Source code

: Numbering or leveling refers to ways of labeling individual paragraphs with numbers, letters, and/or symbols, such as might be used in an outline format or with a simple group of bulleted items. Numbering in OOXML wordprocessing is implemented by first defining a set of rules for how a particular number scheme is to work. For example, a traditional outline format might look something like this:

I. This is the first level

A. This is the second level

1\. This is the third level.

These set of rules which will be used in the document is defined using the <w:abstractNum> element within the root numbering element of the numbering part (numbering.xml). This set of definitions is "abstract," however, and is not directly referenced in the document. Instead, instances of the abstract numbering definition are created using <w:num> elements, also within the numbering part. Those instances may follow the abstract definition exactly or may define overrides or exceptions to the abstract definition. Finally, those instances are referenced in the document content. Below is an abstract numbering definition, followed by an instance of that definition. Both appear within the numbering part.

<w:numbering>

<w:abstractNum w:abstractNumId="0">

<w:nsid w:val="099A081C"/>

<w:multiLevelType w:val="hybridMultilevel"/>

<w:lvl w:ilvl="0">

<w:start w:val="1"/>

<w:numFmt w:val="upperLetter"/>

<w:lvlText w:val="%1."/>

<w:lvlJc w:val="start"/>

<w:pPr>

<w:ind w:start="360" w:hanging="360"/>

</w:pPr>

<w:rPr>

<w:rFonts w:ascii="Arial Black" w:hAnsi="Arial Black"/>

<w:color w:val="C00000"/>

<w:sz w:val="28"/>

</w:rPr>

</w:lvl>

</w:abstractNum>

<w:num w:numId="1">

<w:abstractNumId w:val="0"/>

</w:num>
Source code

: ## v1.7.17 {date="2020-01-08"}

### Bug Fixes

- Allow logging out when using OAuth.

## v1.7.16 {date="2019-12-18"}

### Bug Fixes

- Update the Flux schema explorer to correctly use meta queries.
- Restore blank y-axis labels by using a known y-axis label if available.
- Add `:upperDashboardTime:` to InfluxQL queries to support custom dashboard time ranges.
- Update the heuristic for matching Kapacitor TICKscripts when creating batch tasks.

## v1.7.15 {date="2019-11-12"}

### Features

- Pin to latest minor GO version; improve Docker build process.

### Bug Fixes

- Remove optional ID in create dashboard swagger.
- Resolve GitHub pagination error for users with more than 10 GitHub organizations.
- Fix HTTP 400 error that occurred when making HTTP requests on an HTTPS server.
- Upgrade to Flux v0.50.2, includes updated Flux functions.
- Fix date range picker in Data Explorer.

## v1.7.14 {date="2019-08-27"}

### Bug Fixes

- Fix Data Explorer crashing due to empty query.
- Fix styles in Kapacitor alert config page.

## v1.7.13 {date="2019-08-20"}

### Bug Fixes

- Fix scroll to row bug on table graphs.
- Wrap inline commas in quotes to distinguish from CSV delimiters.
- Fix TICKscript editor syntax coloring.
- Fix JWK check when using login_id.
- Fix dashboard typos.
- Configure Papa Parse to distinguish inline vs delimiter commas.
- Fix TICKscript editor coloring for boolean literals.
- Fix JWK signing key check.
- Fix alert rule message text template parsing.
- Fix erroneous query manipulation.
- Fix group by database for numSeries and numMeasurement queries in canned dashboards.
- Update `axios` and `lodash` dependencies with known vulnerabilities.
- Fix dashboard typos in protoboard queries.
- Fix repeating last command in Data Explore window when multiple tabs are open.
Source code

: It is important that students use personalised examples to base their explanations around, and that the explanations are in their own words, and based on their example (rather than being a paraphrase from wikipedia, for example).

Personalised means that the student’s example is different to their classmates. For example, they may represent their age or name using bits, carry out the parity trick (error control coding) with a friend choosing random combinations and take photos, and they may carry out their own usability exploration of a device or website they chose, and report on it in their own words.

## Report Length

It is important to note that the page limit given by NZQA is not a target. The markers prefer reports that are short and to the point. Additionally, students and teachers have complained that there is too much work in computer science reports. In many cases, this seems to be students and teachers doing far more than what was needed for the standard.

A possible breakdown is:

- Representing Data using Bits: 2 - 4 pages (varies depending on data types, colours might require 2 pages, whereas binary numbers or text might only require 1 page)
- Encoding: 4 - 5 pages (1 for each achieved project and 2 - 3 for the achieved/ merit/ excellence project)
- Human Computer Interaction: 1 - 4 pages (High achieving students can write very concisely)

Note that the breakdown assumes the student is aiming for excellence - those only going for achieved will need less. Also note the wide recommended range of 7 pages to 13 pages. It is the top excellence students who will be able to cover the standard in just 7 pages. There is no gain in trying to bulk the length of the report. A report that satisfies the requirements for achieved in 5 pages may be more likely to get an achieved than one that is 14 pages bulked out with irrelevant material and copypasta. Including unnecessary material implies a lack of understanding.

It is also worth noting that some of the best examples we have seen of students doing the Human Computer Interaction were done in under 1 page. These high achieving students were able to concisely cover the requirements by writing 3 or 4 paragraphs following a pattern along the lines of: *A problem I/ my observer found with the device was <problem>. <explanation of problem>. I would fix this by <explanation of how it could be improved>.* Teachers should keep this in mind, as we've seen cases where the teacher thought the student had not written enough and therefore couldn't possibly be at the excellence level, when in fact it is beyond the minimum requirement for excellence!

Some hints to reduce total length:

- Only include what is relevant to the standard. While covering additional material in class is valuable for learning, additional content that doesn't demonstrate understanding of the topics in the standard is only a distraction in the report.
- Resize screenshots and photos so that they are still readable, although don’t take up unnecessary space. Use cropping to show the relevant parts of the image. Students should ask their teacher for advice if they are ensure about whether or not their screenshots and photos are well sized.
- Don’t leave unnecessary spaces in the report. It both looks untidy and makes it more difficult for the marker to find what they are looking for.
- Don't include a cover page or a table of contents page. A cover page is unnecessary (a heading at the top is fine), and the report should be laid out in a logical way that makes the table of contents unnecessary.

------------------------------------------------------------------------

#### [Directions]
What you should output is every line of the records above, from the first through the line containing "- Allow logging out when using OAuth.", unchanged.

#### [Worked solution]
Source code

: Numbering or leveling refers to ways of labeling individual paragraphs with numbers, letters, and/or symbols, such as might be used in an outline format or with a simple group of bulleted items. Numbering in OOXML wordprocessing is implemented by first defining a set of rules for how a particular number scheme is to work. For example, a traditional outline format might look something like this:

I. This is the first level

A. This is the second level

1\. This is the third level.

These set of rules which will be used in the document is defined using the <w:abstractNum> element within the root numbering element of the numbering part (numbering.xml). This set of definitions is "abstract," however, and is not directly referenced in the document. Instead, instances of the abstract numbering definition are created using <w:num> elements, also within the numbering part. Those instances may follow the abstract definition exactly or may define overrides or exceptions to the abstract definition. Finally, those instances are referenced in the document content. Below is an abstract numbering definition, followed by an instance of that definition. Both appear within the numbering part.

<w:numbering>

<w:abstractNum w:abstractNumId="0">

<w:nsid w:val="099A081C"/>

<w:multiLevelType w:val="hybridMultilevel"/>

<w:lvl w:ilvl="0">

<w:start w:val="1"/>

<w:numFmt w:val="upperLetter"/>

<w:lvlText w:val="%1."/>

<w:lvlJc w:val="start"/>

<w:pPr>

<w:ind w:start="360" w:hanging="360"/>

</w:pPr>

<w:rPr>

<w:rFonts w:ascii="Arial Black" w:hAnsi="Arial Black"/>

<w:color w:val="C00000"/>

<w:sz w:val="28"/>

</w:rPr>

</w:lvl>

</w:abstractNum>

<w:num w:numId="1">

<w:abstractNumId w:val="0"/>

</w:num>
Source code

: ## v1.7.17 {date="2020-01-08"}

### Bug Fixes

- Allow logging out when using OAuth.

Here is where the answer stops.